# WORK ITEM:
Look through the listing below and report the lines that have the word "pixel" in them.

# RAW DATA:
-----
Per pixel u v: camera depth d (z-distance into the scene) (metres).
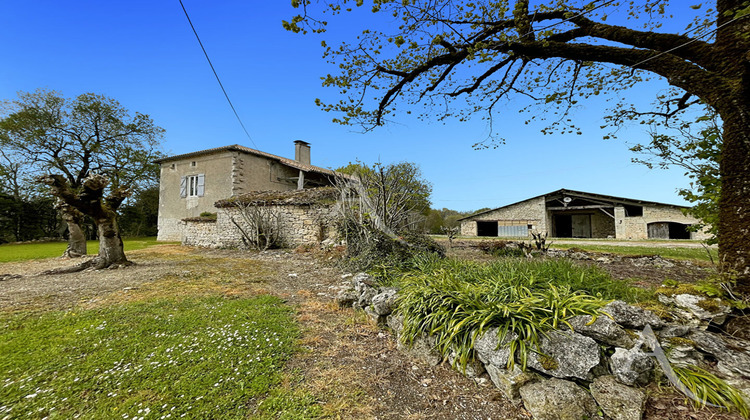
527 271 3.69
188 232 14.91
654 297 2.92
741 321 2.14
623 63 3.61
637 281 4.49
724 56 2.74
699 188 3.75
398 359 2.65
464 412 1.96
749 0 2.51
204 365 2.46
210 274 6.57
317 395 2.13
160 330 3.23
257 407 1.99
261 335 3.09
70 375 2.32
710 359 1.97
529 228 23.55
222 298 4.55
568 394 1.79
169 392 2.12
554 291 2.49
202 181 19.03
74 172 22.84
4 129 19.67
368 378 2.35
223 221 13.52
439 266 4.54
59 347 2.82
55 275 6.78
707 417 1.62
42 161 21.48
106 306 4.13
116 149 23.20
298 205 12.07
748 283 2.35
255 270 7.09
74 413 1.91
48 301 4.43
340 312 3.89
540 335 2.08
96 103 21.38
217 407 1.95
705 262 6.57
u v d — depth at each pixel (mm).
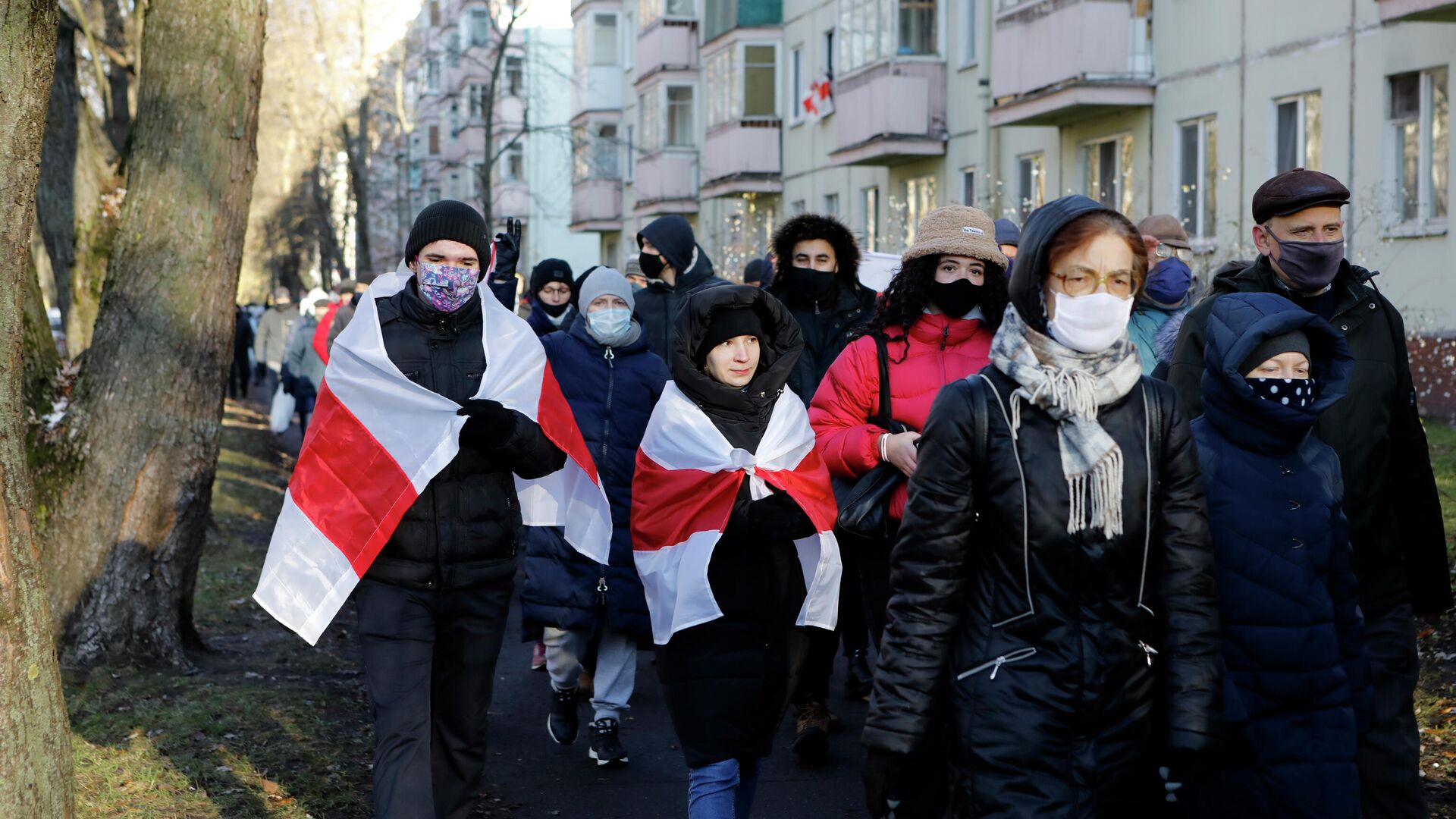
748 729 4180
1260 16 17016
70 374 7598
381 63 33156
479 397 4281
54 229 13555
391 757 4059
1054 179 21250
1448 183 14508
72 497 6723
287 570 4152
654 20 36625
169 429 6801
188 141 6805
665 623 4230
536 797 5418
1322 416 3941
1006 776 3070
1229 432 3518
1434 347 14469
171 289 6797
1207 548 3123
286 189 43125
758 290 4348
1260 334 3432
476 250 4336
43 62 3361
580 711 6781
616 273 6066
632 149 41250
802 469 4332
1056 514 3049
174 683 6453
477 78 45875
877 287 7336
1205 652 3080
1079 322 3016
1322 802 3398
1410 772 3955
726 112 32125
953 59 24016
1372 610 4047
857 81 25516
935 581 3137
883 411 4750
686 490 4258
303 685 6629
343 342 4301
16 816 3305
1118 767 3092
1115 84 18859
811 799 5316
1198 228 18391
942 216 4754
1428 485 4059
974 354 4762
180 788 5043
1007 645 3100
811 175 29984
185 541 6879
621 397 5945
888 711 3121
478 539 4246
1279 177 4000
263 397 30656
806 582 4277
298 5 29594
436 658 4348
-----
# OUTPUT FOR THIS TASK:
Per pixel u v: camera depth d (z-distance into the scene) (metres).
u v d — depth at each pixel (mm).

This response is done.